Stored items
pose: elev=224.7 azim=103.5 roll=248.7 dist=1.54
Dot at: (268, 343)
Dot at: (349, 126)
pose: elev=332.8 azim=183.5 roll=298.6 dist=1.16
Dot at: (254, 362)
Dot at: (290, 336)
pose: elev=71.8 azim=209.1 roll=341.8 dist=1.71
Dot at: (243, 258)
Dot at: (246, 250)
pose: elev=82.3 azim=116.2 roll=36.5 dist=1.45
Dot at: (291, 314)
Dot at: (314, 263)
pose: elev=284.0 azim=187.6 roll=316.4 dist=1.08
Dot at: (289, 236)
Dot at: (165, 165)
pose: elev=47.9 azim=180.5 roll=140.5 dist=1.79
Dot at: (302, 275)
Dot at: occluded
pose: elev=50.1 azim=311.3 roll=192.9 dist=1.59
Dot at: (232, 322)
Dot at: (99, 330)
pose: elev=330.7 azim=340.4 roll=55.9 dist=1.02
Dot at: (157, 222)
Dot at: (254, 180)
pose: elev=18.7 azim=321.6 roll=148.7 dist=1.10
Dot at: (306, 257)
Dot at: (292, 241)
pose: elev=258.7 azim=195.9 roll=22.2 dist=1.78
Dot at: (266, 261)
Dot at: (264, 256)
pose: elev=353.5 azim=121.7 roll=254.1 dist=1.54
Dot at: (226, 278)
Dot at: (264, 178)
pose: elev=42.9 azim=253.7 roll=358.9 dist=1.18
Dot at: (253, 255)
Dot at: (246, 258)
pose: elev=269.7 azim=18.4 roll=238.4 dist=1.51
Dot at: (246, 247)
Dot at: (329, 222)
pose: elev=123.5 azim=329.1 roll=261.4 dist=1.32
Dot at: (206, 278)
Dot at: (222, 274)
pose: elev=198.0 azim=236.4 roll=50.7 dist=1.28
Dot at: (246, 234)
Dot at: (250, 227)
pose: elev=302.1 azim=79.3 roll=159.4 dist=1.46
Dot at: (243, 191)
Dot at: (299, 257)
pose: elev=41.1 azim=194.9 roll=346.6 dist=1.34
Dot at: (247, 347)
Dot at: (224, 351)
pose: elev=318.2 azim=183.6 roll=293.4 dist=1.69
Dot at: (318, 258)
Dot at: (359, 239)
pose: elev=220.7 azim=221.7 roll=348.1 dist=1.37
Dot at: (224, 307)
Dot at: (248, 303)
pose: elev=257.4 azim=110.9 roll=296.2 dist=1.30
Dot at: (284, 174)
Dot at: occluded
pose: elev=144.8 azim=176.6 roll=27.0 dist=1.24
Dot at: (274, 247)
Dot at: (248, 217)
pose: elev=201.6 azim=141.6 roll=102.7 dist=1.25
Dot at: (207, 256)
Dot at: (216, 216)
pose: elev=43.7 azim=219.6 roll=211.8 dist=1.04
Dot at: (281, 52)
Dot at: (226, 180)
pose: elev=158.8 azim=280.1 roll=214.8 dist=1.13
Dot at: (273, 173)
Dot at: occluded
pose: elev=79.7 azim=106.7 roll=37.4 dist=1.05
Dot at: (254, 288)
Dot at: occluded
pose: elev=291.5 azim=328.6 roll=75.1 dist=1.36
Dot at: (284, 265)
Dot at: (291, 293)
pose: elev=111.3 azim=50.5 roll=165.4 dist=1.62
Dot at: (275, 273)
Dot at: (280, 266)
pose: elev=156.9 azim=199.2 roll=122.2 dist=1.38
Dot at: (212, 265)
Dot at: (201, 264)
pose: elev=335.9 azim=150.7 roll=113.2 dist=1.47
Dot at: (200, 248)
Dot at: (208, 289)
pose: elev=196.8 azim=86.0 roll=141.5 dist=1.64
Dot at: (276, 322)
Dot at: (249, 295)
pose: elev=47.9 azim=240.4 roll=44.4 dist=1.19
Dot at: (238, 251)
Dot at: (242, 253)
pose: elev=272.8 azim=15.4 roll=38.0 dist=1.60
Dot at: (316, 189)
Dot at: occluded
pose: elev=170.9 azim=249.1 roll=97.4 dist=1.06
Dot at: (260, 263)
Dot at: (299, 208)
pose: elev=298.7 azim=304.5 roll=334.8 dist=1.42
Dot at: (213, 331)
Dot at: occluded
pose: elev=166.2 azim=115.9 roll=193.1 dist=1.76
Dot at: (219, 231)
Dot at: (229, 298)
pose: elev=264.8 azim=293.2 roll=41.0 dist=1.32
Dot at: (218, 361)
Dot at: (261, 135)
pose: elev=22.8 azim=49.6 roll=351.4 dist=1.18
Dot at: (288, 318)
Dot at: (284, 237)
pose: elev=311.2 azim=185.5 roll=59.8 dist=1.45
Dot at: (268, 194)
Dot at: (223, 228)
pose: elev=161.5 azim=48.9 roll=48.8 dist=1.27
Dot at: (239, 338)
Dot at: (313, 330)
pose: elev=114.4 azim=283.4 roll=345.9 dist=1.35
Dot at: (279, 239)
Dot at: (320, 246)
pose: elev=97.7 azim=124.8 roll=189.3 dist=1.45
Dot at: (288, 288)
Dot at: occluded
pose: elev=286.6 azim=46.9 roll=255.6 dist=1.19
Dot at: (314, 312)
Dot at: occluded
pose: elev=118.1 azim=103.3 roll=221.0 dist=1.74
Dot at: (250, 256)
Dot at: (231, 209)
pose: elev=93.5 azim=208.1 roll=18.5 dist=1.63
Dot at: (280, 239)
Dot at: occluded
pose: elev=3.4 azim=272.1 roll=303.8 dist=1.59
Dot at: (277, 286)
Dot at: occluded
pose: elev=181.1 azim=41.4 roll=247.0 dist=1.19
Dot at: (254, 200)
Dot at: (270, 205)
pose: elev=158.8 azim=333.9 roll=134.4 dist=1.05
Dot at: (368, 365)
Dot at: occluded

*GIVEN INSTRUCTION*:
Rewrite the lines from the one containing "pose: elev=269.7 azim=18.4" through the one containing "Dot at: (250, 227)", swapping "pose" for "camera" and leaving everything else as it is.

*ANSWER FOR THIS EXERCISE*:
camera: elev=269.7 azim=18.4 roll=238.4 dist=1.51
Dot at: (246, 247)
Dot at: (329, 222)
camera: elev=123.5 azim=329.1 roll=261.4 dist=1.32
Dot at: (206, 278)
Dot at: (222, 274)
camera: elev=198.0 azim=236.4 roll=50.7 dist=1.28
Dot at: (246, 234)
Dot at: (250, 227)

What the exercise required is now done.